> [What you have to do] Copy out each line below verbatim, skipping any picture.

> [Records supplied]
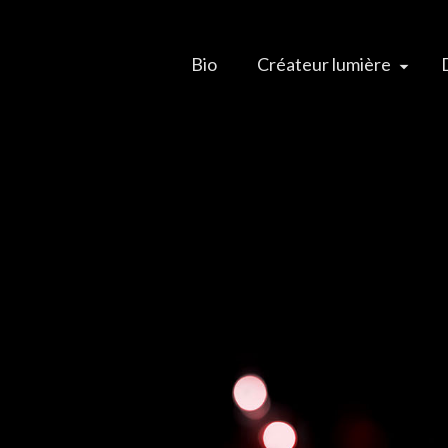
Bio
Créateur lumière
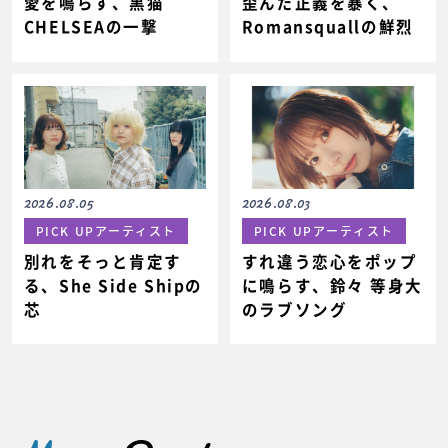
愛を鳴らす、黒猫
歪んだ正義を暴く、
CHELSEAの一撃
Romansquallの鮮烈
2026.08.03
2026.08.05
PICK UPアーティスト
PICK UPアーティスト
すれ違う恋心をポップ
別れをそっと肯定す
に鳴らす、鈴々 等身大
る、She Side Shipの
のラブソング
芯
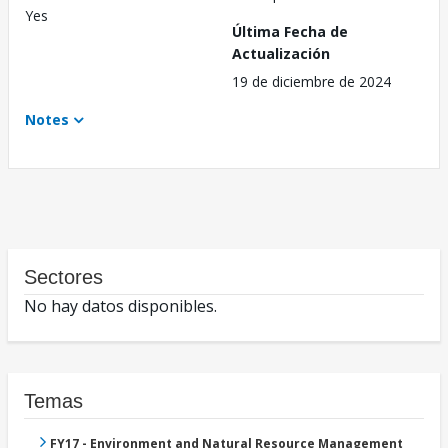
Yes
Última Fecha de
Actualización
19 de diciembre de 2024
Notes
Sectores
No hay datos disponibles.
Temas
FY17 - Environment and Natural Resource Management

> [Solution to this problem]
Bio
Créateur lumière
愛を鳴らす、黒猫
歪んだ正義を暴く、
CHELSEAの一撃
Romansquallの鮮烈
2026.08.03
2026.08.05
PICK UPアーティスト
PICK UPアーティスト
すれ違う恋心をポップ
別れをそっと肯定す
に鳴らす、鈴々 等身大
る、She Side Shipの
のラブソング
芯
Yes
Última Fecha de
Actualización
19 de diciembre de 2024
Notes
Sectores
No hay datos disponibles.
Temas
FY17 - Environment and Natural Resource Management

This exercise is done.